Если не выхватывать отдельные тексты из платонической литературы, а брать такие тексты, где излагается философская система в целом, то приходится только удивляться тому, какая огромная роль отводится в платонизме принципам материи и необходимости. Все изложение платоновского "Тимея" так и построено, что сначала идет речь о разуме и об идеях ума (29 е - 47 е), потом - целое рассуждение о необходимости (47 е - 69 а) с кратким резюме этих двух частей диалога (69 ас) и уже потом дается картина мироздания в целом с подчеркиванием как раз обязательного слияния идей разума и фактов необходимости (69 с - 92 b). Совершенно не видно, чему здесь принадлежит первая роль, идеям разума или внеразумным фактам необходимости. И тем не менее обычная квалификация платонизма сводится к тому, что это есть просто учение об идеях. Выше (с. 73) мы уже отметили, насколько близки в неоплатонизме принцип первоединства и принцип материи. Чтобы все это стало вполне очевидным, необходима большая текстовая работа по вопросу о применении того или другого принципа на практике фактических рассуждений у Платона и других платоников. Сейчас мы хотели бы указать на одну работу, которая как раз весьма серьезно изучает тексты о необходимости во всей античной литературе. Это - Sсhreckenberg H. Ananke. Untersuchungen zur Geschichte der Wortgebrauchs (Munchen, 1964). Здесь мы находим, прежде всего, общеисторический и общекультурный подход к термину "необходимость". Устанавливаются весьма важные связи с общинно-родовыми и рабовладельческими отношениями. Платонизм не является здесь центром работы. Однако тексты из Платона и Прокла, приводимые в этом исследовании, заслуживают глубокого внимания.

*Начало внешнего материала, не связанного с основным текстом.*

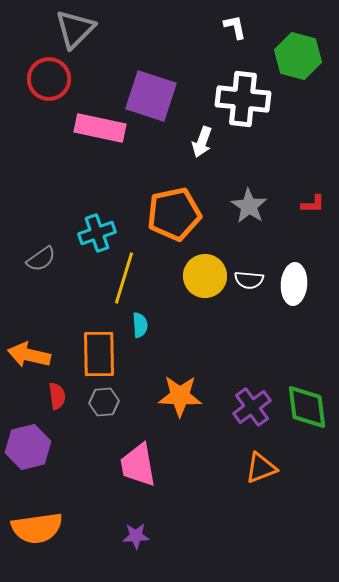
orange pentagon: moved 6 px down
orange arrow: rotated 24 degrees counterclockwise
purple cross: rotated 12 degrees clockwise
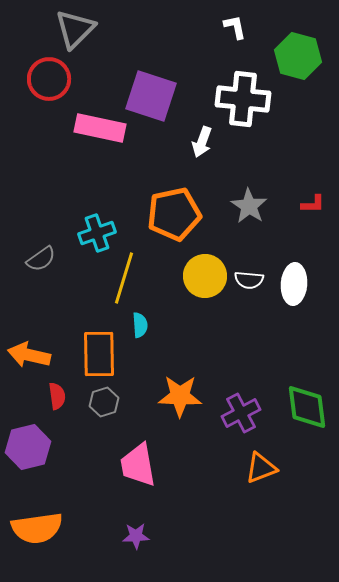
gray hexagon: rotated 12 degrees counterclockwise
purple cross: moved 11 px left, 6 px down; rotated 9 degrees clockwise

В первую очередь X.Шреккенберг указывает на знаменитую картину космоса в "Государстве" Платона (X 616 b - 617 d). Здесь на первом месте олицетворенная Ананка, на коленях которой находится космическое веретено (платоновский аналог общеантичного шаровидного космоса). Вся эта космическая картина рисуется как закономерное целое, которое не подлежит никакому изменению и обладает своей вечной и непреложной вращательной структурой. Уже из этого текста, по X.Шреккенбергу, явствует, что необходимость у Платона есть тщательно продуманная и неотвратимая космическая структура (с. 82).

Обследуя весь текст Платона, этот автор приходит также и к тому выводу, что все свои космические связи Платон понимает как особого рода неотвратимые космические силы. Многие приводимые здесь тексты (с. 82-83) свидетельствуют также и о том, что Платон и свои государственные законы тоже квалифицирует как непреложные силы, устрояющие раз и навсегда определенную государственную систему. Весь космос, по Платону, тоже является не чем иным, как универсальным государством. Согласно этому исследователю (с. 84), Прокл тоже понимает космические и государственные законы как такую универсальную необходимость, в которой все гармонично устроено раз и навсегда. То, что говорит X.Шреккенберг о космической картине в "Тимее" или в "Федоне" (99 bс, 108 е - 109 с), не противоречит космической картине X книги "Государства". В итоге X.Шреккенберг доказывает, по-видимому, совершенно правильную теорию: необходимость не есть вне-разумная фактическая сила неизвестно чего, но в совокупности с универсальным разумом она образует вечную картину правильного космического круговращения со всеми строжайше установленными математическими пропорциями. И нам представляется, что здесь весьма убедительно показана платоническая связь эстетического, художественного, онтологического, одновременно и материального и разумного, а в конце концов и мифологического (Ананка ведь есть мифологическая персонификация) устроения живого и одушевленного космоса. Такую художественную разработку античного понимания необходимости с привлечением множества текстов можно приветствовать. Короче говоря, необходимость у платоников, а вместе с ними и прежде всего у Прокла, есть категория художественности.

Для читателя будет весьма полезным делом изучить большой текст из комментария Прокла к "Государству" Платона, где специально вскрывается этот термин "необходимость" (In R. P. II 204, 25 - 208, 25).

Сначала Прокл в очень ясной форме отличает необходимость от материи (204, 26 - 205, 27). Материя, если ее понимать только как восприемницу эйдосов, еще не есть мать всего существующего. Мать - это та инстанция, которая порождает все вещи, а не только воспринимает их. И эту необходимость как раз и надо считать матерью всех вещей.